------ Records provided

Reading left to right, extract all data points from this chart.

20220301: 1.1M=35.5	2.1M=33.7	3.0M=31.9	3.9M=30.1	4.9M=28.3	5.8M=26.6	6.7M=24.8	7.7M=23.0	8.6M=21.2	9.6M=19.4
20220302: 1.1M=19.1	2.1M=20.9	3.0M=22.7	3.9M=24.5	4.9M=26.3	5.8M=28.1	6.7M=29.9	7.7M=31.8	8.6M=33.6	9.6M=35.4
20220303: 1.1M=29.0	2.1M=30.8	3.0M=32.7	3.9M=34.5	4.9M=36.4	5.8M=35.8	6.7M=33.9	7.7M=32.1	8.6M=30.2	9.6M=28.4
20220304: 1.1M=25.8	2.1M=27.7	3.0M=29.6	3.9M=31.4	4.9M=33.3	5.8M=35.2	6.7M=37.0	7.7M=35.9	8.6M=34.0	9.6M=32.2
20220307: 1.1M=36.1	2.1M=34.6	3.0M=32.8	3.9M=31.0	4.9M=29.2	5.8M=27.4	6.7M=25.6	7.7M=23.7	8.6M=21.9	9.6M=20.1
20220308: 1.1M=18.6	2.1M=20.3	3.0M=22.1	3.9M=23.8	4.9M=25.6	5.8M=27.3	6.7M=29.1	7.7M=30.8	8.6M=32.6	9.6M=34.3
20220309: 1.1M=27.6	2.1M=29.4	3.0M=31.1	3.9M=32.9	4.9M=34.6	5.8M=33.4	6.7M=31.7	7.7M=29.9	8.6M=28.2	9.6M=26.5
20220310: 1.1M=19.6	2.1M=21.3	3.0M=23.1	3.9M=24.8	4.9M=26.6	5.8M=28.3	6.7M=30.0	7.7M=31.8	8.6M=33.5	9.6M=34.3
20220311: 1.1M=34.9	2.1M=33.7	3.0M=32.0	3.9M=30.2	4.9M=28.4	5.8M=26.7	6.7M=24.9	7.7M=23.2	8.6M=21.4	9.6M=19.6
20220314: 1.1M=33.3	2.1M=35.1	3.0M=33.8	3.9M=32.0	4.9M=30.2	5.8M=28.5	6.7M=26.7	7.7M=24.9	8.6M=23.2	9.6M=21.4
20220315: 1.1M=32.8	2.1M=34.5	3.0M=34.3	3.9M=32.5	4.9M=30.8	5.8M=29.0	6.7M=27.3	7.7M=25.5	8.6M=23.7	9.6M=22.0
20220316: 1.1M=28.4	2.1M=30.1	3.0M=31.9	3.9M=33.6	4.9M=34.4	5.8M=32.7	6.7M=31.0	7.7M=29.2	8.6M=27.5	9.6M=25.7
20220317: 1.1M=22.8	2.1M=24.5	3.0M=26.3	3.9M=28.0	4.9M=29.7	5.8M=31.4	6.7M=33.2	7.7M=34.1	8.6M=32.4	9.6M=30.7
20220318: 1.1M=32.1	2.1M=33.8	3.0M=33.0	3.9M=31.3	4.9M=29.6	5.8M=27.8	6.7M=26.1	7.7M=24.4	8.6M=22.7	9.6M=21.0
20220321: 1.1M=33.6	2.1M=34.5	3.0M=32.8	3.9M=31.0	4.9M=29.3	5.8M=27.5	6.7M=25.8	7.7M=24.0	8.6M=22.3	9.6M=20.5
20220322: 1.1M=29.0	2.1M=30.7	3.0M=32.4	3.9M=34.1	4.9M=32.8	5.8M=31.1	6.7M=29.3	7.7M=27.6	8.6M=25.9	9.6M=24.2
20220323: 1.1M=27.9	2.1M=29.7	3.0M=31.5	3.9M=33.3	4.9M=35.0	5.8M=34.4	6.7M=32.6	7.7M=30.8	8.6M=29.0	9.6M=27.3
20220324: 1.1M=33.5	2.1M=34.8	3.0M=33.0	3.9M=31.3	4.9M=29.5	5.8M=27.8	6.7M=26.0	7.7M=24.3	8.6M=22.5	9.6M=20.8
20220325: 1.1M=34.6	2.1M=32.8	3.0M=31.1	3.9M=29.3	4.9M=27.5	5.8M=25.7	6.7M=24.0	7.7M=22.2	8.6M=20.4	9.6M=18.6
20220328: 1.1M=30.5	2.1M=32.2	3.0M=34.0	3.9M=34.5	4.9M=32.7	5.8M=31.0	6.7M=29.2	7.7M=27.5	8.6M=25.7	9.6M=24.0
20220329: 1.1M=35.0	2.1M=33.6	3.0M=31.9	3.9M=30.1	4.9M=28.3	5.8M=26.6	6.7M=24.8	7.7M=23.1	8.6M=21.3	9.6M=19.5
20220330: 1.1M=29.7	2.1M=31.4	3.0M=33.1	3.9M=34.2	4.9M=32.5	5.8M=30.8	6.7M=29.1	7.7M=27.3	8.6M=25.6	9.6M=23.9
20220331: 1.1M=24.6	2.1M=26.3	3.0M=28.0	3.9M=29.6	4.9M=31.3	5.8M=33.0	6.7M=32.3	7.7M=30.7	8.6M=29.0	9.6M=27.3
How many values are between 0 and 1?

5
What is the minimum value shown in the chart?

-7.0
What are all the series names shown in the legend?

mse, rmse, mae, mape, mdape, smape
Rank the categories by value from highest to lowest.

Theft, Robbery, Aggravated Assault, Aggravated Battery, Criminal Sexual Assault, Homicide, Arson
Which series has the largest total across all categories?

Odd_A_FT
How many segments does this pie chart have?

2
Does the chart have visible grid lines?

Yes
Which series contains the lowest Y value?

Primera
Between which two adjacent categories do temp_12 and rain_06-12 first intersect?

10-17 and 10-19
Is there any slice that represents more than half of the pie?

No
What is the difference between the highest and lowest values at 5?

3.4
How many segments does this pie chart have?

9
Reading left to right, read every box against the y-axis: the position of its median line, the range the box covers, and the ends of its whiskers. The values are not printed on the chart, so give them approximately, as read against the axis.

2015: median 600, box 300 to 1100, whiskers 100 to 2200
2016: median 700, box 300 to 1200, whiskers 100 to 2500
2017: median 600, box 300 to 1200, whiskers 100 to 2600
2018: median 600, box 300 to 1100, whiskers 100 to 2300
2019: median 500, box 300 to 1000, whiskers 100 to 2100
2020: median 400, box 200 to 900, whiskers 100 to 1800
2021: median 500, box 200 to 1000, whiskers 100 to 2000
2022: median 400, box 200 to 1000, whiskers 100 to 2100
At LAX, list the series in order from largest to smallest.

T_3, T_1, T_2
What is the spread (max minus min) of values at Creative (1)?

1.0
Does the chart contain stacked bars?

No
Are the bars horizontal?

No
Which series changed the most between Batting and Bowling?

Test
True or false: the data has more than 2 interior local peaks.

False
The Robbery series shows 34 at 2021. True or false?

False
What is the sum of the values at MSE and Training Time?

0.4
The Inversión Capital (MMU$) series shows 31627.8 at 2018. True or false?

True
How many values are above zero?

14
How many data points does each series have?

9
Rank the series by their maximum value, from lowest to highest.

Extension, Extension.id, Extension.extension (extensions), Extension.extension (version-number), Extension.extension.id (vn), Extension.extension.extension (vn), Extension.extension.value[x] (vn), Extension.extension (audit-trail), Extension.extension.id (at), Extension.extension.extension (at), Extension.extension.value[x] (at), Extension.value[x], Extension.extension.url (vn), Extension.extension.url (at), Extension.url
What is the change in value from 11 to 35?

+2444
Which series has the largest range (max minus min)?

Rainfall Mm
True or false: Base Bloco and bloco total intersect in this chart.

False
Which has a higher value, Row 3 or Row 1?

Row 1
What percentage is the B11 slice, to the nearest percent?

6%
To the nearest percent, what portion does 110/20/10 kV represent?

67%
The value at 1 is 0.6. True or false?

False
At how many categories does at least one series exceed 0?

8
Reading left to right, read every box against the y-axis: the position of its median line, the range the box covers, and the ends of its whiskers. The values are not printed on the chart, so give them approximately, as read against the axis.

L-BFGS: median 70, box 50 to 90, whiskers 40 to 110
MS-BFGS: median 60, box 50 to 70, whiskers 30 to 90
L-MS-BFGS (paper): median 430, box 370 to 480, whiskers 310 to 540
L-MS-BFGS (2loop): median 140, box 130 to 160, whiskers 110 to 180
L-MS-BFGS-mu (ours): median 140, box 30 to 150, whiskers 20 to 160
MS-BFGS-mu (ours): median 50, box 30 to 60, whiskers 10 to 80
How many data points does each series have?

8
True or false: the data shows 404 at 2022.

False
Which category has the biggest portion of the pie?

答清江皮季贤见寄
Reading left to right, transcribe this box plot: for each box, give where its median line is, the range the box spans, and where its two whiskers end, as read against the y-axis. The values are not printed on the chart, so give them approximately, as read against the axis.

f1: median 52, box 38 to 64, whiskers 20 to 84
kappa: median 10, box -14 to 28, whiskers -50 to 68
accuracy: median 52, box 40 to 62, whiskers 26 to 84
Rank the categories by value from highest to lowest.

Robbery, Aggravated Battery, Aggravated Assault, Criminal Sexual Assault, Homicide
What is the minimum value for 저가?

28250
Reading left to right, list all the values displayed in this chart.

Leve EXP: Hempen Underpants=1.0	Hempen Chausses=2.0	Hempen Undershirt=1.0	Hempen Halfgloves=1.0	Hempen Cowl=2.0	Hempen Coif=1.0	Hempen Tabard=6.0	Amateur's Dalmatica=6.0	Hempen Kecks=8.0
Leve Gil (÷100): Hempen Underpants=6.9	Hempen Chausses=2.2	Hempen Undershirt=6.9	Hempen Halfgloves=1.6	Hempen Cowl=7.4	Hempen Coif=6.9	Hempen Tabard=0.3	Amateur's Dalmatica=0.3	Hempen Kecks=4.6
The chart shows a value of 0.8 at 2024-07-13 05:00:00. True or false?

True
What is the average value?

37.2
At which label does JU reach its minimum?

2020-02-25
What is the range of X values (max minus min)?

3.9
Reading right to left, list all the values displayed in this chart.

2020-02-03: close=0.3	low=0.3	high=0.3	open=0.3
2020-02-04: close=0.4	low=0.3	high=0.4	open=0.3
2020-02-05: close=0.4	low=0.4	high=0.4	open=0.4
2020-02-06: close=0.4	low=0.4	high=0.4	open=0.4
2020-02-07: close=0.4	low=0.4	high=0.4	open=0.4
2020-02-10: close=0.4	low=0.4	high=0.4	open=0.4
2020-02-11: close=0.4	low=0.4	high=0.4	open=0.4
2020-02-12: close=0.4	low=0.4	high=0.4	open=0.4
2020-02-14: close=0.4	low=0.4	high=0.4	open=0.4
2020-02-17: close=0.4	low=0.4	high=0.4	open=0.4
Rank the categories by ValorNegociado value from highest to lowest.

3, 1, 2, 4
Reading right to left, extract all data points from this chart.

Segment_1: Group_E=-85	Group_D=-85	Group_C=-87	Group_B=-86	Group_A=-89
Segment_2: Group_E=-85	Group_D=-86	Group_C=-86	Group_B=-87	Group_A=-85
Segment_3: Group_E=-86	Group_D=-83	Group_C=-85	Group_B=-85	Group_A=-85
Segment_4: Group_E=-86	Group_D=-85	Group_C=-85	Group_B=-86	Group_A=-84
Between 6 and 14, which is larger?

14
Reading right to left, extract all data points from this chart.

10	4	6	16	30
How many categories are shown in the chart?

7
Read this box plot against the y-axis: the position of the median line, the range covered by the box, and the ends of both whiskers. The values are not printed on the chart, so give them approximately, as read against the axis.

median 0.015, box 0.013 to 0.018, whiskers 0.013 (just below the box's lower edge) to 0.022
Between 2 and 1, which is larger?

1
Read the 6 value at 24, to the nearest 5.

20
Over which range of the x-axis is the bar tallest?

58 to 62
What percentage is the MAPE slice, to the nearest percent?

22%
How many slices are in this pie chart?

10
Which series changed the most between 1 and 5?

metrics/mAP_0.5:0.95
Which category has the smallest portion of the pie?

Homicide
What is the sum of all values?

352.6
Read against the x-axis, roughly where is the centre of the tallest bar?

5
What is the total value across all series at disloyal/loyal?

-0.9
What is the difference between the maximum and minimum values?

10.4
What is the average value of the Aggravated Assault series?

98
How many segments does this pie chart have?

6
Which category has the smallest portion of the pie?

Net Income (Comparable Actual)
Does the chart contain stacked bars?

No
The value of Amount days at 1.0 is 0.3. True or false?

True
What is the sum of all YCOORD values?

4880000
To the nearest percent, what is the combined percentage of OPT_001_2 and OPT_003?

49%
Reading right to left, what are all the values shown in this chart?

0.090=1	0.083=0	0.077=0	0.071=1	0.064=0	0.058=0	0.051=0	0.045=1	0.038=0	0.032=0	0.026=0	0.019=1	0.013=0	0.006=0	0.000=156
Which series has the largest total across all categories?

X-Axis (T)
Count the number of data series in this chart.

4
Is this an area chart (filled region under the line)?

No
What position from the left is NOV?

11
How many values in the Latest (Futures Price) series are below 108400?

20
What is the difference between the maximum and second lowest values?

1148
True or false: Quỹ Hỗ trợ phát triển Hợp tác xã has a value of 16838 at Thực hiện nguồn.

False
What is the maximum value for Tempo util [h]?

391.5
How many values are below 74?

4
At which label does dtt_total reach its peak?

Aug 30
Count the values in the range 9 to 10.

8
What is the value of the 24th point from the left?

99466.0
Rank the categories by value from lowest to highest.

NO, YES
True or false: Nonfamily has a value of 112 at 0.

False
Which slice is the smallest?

------------

* **Your task**
Reproduce only the material between the lines holding "2015: median 600, box" and "What is the sum of the", inclusive, changing each "whiskers" to "tails" and leaving everything else unchanged.

* **Exercise output**
2015: median 600, box 300 to 1100, tails 100 to 2200
2016: median 700, box 300 to 1200, tails 100 to 2500
2017: median 600, box 300 to 1200, tails 100 to 2600
2018: median 600, box 300 to 1100, tails 100 to 2300
2019: median 500, box 300 to 1000, tails 100 to 2100
2020: median 400, box 200 to 900, tails 100 to 1800
2021: median 500, box 200 to 1000, tails 100 to 2000
2022: median 400, box 200 to 1000, tails 100 to 2100
At LAX, list the series in order from largest to smallest.

T_3, T_1, T_2
What is the spread (max minus min) of values at Creative (1)?

1.0
Does the chart contain stacked bars?

No
Are the bars horizontal?

No
Which series changed the most between Batting and Bowling?

Test
True or false: the data has more than 2 interior local peaks.

False
The Robbery series shows 34 at 2021. True or false?

False
What is the sum of the values at MSE and Training Time?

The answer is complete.